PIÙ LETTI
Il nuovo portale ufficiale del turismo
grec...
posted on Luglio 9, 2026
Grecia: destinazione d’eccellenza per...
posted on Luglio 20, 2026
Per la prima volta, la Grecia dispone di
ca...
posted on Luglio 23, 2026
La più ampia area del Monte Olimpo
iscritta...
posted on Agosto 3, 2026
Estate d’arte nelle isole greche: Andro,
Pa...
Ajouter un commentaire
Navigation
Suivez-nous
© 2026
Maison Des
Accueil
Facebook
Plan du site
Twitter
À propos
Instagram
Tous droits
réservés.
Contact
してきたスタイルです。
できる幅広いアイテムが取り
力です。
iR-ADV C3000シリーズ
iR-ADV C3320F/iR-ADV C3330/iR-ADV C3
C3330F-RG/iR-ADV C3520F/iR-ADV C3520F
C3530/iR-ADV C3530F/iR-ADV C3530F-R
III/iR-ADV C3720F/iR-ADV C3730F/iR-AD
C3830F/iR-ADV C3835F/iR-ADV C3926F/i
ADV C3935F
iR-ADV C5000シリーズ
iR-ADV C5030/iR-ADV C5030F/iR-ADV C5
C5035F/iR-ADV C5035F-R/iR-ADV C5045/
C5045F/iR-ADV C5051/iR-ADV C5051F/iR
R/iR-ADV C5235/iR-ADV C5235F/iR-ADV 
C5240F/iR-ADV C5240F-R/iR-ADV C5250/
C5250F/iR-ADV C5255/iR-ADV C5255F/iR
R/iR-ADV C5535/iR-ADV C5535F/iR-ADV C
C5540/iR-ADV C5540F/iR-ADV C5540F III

WORK ITEM: Restate each record above exactly, leaving nothing out.

SOLUTION FOR THIS PROBLEM:
PIÙ LETTI
Il nuovo portale ufficiale del turismo
grec...
posted on Luglio 9, 2026
Grecia: destinazione d’eccellenza per...
posted on Luglio 20, 2026
Per la prima volta, la Grecia dispone di
ca...
posted on Luglio 23, 2026
La più ampia area del Monte Olimpo
iscritta...
posted on Agosto 3, 2026
Estate d’arte nelle isole greche: Andro,
Pa...
Ajouter un commentaire
Navigation
Suivez-nous
© 2026
Maison Des
Accueil
Facebook
Plan du site
Twitter
À propos
Instagram
Tous droits
réservés.
Contact
してきたスタイルです。
できる幅広いアイテムが取り
力です。
iR-ADV C3000シリーズ
iR-ADV C3320F/iR-ADV C3330/iR-ADV C3
C3330F-RG/iR-ADV C3520F/iR-ADV C3520F
C3530/iR-ADV C3530F/iR-ADV C3530F-R
III/iR-ADV C3720F/iR-ADV C3730F/iR-AD
C3830F/iR-ADV C3835F/iR-ADV C3926F/i
ADV C3935F
iR-ADV C5000シリーズ
iR-ADV C5030/iR-ADV C5030F/iR-ADV C5
C5035F/iR-ADV C5035F-R/iR-ADV C5045/
C5045F/iR-ADV C5051/iR-ADV C5051F/iR
R/iR-ADV C5235/iR-ADV C5235F/iR-ADV 
C5240F/iR-ADV C5240F-R/iR-ADV C5250/
C5250F/iR-ADV C5255/iR-ADV C5255F/iR
R/iR-ADV C5535/iR-ADV C5535F/iR-ADV C
C5540/iR-ADV C5540F/iR-ADV C5540F III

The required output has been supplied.